## What you have to do:
Give the listing below, from its first line through the line containing "ion is its focus", as a Markdown table with the columns No. and Text, one row per line, leaving out blank lines.

## Records provided:
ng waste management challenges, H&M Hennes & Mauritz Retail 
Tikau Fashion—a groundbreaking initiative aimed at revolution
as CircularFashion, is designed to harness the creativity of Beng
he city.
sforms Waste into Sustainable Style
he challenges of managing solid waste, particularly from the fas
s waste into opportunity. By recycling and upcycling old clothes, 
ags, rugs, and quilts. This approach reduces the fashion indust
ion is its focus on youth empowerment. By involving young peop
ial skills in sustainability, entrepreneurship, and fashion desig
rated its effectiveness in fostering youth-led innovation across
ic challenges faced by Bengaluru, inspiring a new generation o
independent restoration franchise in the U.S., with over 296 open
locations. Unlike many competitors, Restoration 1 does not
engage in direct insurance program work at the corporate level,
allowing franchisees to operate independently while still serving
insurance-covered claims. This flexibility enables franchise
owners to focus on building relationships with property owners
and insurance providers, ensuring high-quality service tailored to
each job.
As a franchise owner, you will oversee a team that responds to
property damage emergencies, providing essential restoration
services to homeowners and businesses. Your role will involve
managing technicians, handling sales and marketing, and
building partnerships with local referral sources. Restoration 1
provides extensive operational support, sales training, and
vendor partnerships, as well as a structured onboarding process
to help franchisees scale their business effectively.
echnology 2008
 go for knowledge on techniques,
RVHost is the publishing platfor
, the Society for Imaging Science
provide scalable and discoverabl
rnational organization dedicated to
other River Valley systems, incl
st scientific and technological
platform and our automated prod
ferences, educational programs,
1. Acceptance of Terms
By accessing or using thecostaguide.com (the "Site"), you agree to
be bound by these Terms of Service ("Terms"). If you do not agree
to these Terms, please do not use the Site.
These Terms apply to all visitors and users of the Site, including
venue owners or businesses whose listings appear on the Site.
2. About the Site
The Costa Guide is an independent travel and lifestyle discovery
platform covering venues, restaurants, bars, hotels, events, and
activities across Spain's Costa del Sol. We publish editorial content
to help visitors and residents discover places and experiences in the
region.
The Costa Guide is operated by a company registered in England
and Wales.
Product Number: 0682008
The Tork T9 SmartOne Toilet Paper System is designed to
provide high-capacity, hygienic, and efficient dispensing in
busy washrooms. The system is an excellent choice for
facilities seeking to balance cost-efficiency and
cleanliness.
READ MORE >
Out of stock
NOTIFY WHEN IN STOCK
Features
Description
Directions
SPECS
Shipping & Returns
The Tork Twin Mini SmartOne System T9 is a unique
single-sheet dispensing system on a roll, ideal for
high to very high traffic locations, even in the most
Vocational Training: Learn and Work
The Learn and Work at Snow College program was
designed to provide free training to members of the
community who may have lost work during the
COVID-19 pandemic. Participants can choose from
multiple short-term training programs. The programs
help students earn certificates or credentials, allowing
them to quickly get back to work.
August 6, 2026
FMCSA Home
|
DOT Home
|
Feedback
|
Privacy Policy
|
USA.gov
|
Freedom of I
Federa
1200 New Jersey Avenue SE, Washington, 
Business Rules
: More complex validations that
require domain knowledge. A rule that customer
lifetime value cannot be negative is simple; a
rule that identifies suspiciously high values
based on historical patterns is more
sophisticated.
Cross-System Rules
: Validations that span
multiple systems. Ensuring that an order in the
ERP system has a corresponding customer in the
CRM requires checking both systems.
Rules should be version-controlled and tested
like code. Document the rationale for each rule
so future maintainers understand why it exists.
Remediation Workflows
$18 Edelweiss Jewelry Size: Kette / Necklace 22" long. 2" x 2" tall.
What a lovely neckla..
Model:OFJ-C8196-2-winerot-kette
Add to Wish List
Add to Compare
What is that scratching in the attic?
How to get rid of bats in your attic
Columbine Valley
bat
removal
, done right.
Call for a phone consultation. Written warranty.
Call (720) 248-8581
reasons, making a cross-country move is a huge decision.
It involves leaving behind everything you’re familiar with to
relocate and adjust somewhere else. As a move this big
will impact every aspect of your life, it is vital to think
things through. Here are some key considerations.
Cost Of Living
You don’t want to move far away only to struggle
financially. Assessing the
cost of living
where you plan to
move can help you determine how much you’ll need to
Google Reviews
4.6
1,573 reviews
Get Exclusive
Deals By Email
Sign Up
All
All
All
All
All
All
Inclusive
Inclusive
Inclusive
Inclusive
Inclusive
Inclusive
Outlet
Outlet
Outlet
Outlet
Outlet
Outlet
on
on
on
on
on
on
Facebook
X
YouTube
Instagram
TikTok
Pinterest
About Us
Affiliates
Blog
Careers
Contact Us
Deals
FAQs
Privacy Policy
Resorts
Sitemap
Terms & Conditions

## Task output:
| No. | Text |
|---|---|
| 1 | ng waste management challenges, H&M Hennes & Mauritz Retail  |
| 2 | Tikau Fashion—a groundbreaking initiative aimed at revolution |
| 3 | as CircularFashion, is designed to harness the creativity of Beng |
| 4 | he city. |
| 5 | sforms Waste into Sustainable Style |
| 6 | he challenges of managing solid waste, particularly from the fas |
| 7 | s waste into opportunity. By recycling and upcycling old clothes,  |
| 8 | ags, rugs, and quilts. This approach reduces the fashion indust |
| 9 | ion is its focus on youth empowerment. By involving young peop |